*** Entries supplied ***

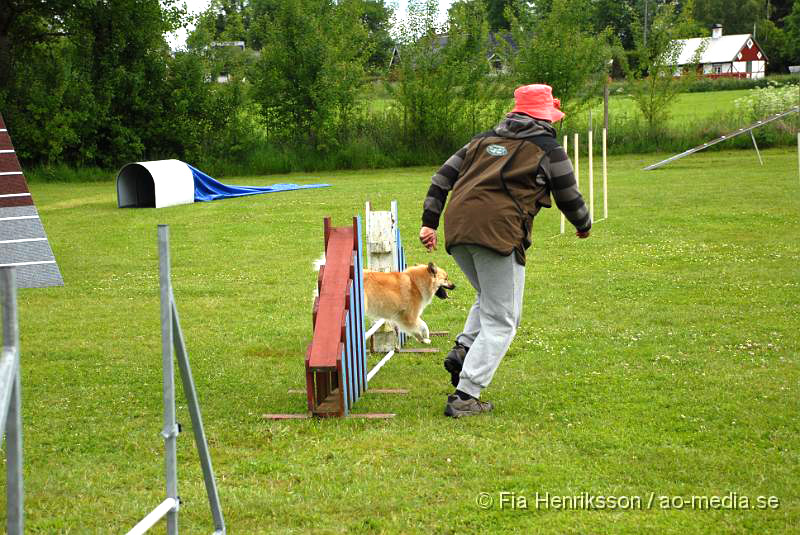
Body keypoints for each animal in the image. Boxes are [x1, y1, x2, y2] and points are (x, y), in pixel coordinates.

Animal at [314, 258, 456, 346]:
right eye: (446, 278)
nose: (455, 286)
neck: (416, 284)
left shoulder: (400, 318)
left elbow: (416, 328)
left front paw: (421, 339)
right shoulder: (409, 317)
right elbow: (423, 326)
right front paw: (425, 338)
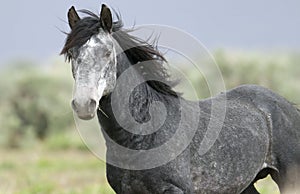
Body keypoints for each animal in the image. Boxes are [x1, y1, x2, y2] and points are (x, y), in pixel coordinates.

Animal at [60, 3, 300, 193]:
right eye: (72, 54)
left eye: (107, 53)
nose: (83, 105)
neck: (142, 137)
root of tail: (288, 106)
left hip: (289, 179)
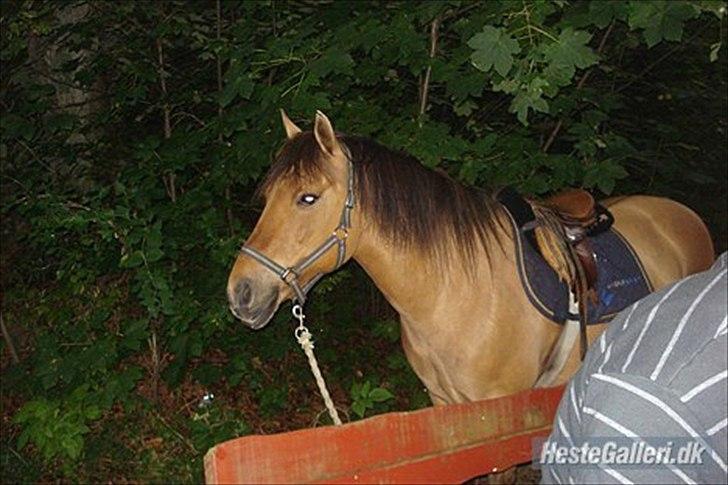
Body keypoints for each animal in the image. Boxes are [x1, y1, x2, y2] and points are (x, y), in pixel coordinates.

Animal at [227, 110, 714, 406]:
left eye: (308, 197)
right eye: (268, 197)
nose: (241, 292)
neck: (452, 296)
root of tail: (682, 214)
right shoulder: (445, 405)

*** End of Entries supplied ***
*** Entries supplied ***

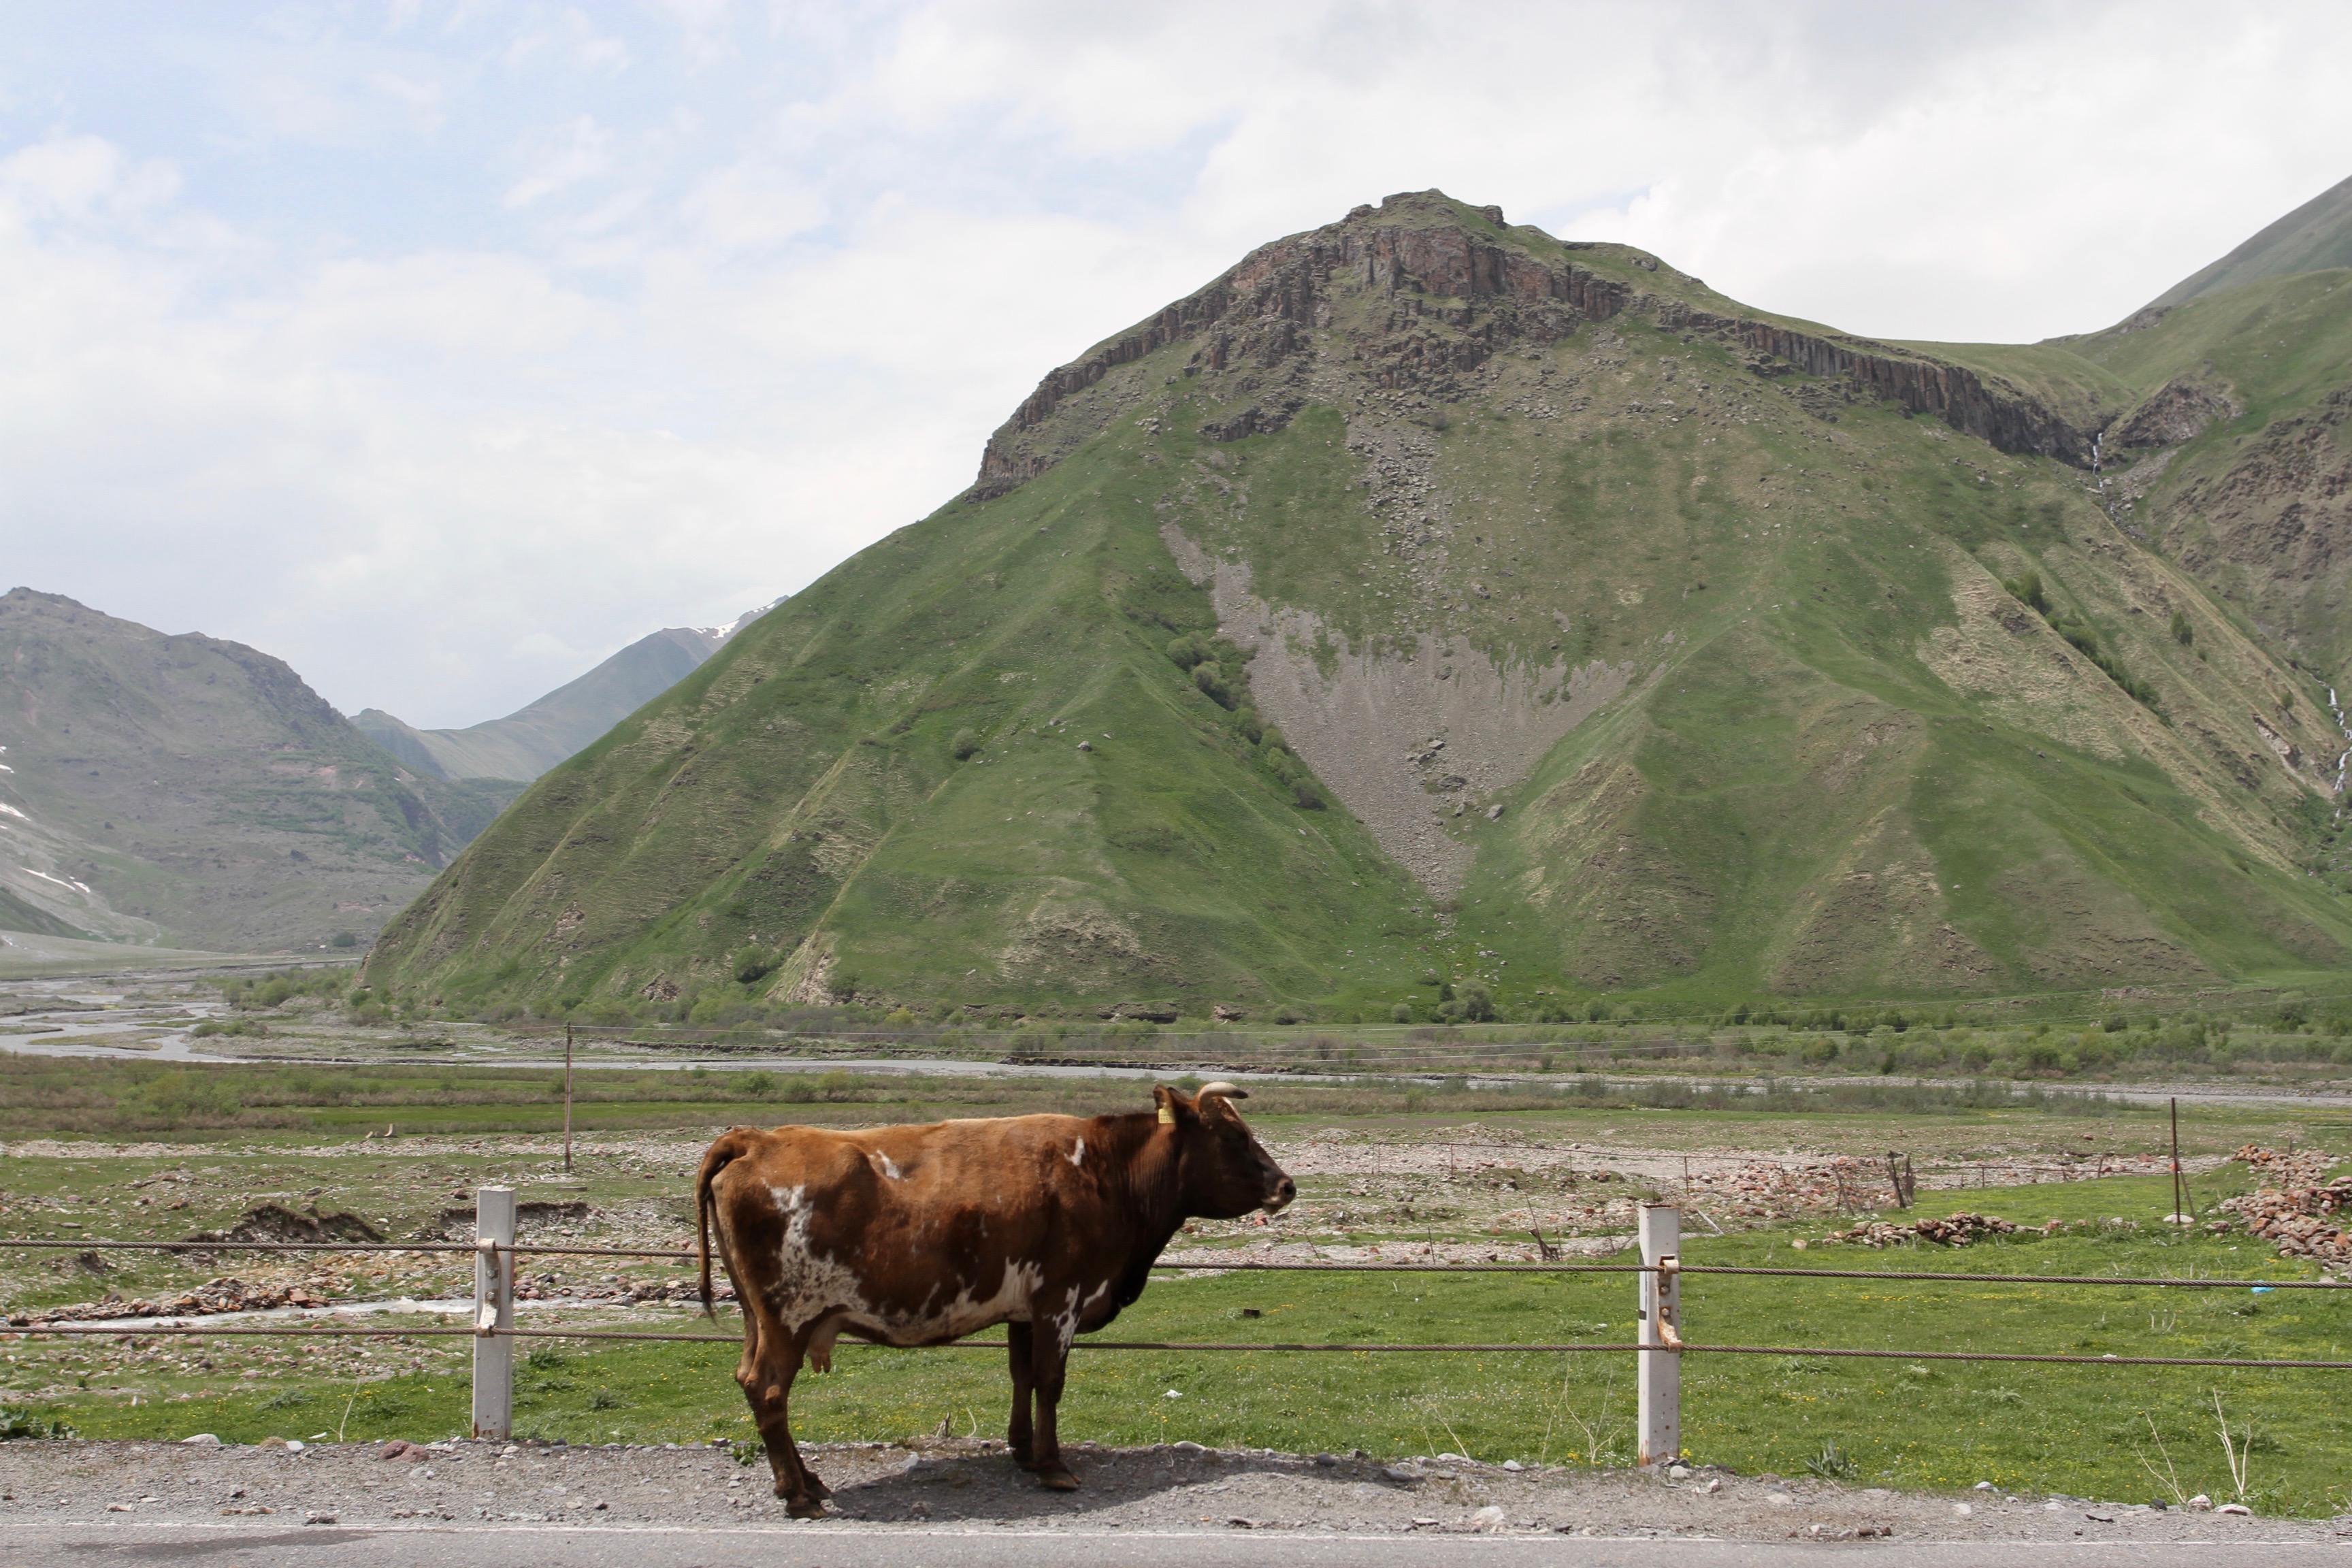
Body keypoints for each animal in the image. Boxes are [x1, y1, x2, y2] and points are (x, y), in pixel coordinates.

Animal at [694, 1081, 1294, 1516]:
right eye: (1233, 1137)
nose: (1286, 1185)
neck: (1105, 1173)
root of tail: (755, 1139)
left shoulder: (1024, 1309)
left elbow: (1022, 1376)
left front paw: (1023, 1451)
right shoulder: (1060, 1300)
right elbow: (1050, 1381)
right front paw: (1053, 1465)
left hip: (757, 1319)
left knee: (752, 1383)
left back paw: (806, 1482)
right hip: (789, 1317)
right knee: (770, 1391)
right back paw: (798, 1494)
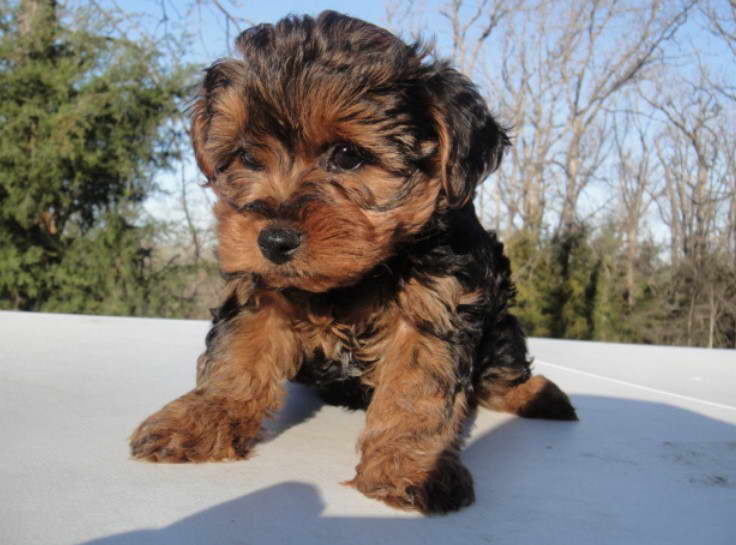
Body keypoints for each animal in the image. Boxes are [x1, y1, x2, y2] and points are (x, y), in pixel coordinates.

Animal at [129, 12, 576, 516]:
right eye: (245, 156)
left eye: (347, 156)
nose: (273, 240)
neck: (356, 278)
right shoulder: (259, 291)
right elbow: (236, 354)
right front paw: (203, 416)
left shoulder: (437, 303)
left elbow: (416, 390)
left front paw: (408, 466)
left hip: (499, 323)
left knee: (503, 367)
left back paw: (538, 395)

*** End of Entries supplied ***

## Try it
Given the entries above, count how many lines include the word "back"; respond with the number only.

## Solution to the exercise
3